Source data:
◆ ◆ ◆ ◆ ◆
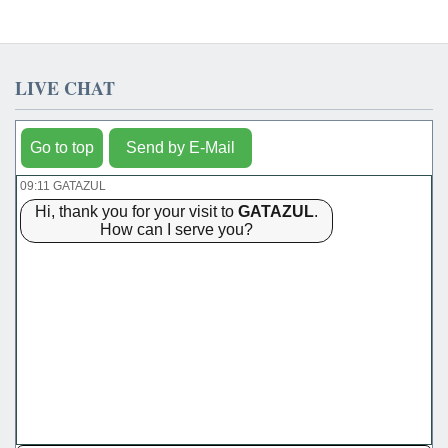
LIVE CHAT
Go to top
Send by E-Mail
09:11 GATAZUL
Hi, thank you for your visit to
GATAZUL
.
How can I serve you?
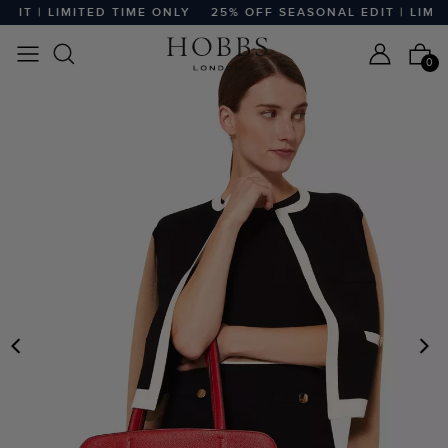
T | LIMITED TIME ONLY
25% OFF SEASONAL EDIT | LIMITE
0
PREVIOUS
N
◆ ◆ ◆ ◆ ◆
**Exercise**. Go through the records and repeat each one exactly, skipping anything that is a picture.

**Exercise answer**.
LIVE CHAT
Go to top
Send by E-Mail
09:11 GATAZUL
Hi, thank you for your visit to
GATAZUL
.
How can I serve you?
T | LIMITED TIME ONLY
25% OFF SEASONAL EDIT | LIMITE
0
PREVIOUS
N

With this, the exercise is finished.